Researchers at Chapman University and the Frontier Centre for Public Policy ranked the affordability of housing markets based on each metro's price-to-income ratio, which is the median house price divided by the median household income3. The study analyzed 94 major cities in eight countries and considered factors such as land use policies that artificially restrict housing supply and drive up land prices. The report found that the gap between housing costs and income has widened since the pandemic, triggering a cost-of-living crisis for many American families.
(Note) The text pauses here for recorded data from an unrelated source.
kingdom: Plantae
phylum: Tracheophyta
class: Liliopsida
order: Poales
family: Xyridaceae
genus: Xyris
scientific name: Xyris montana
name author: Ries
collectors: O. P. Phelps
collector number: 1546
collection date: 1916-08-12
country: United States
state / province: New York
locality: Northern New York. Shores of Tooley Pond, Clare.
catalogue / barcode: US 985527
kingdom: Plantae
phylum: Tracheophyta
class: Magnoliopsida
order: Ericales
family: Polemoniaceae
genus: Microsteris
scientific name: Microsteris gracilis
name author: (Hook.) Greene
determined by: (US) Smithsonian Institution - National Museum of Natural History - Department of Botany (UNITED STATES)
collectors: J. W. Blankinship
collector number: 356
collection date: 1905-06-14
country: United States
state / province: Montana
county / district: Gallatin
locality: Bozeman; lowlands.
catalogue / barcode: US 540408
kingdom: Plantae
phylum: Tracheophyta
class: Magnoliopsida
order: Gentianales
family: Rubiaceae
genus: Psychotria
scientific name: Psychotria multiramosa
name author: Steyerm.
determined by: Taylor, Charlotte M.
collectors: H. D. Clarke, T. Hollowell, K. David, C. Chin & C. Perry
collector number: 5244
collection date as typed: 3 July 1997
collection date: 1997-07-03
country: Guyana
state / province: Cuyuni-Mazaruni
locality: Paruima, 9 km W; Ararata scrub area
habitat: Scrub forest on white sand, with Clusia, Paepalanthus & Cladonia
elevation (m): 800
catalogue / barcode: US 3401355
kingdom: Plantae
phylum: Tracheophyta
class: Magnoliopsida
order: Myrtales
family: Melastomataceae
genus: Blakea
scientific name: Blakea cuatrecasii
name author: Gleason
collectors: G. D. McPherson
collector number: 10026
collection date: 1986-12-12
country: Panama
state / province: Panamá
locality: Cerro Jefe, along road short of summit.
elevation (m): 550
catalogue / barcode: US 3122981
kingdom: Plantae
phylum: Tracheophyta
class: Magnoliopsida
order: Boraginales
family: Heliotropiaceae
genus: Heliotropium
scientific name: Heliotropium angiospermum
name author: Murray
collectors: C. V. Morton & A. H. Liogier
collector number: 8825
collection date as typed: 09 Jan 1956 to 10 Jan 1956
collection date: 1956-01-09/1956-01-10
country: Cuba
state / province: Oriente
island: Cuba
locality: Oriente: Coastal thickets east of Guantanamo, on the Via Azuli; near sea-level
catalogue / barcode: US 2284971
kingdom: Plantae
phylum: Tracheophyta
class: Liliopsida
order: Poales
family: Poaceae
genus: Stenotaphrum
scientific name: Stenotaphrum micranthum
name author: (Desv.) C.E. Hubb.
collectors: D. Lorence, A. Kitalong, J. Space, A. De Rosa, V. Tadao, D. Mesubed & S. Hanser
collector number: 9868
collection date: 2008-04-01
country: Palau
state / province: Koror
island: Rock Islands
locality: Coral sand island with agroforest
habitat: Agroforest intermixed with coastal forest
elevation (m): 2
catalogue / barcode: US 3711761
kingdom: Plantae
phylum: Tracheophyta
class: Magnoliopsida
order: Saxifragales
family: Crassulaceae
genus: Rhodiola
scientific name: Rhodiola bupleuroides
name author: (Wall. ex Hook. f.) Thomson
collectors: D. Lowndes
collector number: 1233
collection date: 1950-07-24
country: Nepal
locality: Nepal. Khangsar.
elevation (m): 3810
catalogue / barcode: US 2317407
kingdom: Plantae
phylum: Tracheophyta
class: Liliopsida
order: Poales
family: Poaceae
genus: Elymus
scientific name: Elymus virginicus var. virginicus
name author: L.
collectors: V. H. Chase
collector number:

Restrictive housing policies, as discussed by Joel Kotkin in the report, have a significant impact on housing affordability. These policies, often packaged as progressive, can be more accurately characterized as regressive in their social impact. They contribute to the escalation of land costs, which in turn drives up housing prices. The report identifies urban containment policies aimed at limiting sprawl and increasing density as a key factor in rising land prices. Such policies have resulted in land prices being eight to 20 times higher within urban containment boundaries compared to outside these areas. This has particularly affected California, where high housing costs are seen as an obstacle to upward mobility and a threat to the middle class5.
The least affordable housing market in the U.S. was Miami, with a median-priced home costing $598,000, requiring a monthly payment of $3,183 to cover mortgage and taxes6. This amounted to more than 85% of the local median income. However, the study by Chapman University and the Frontier Centre for Public Policy ranked San Jose as the fourth least affordable place globally among the 90+ markets examined5.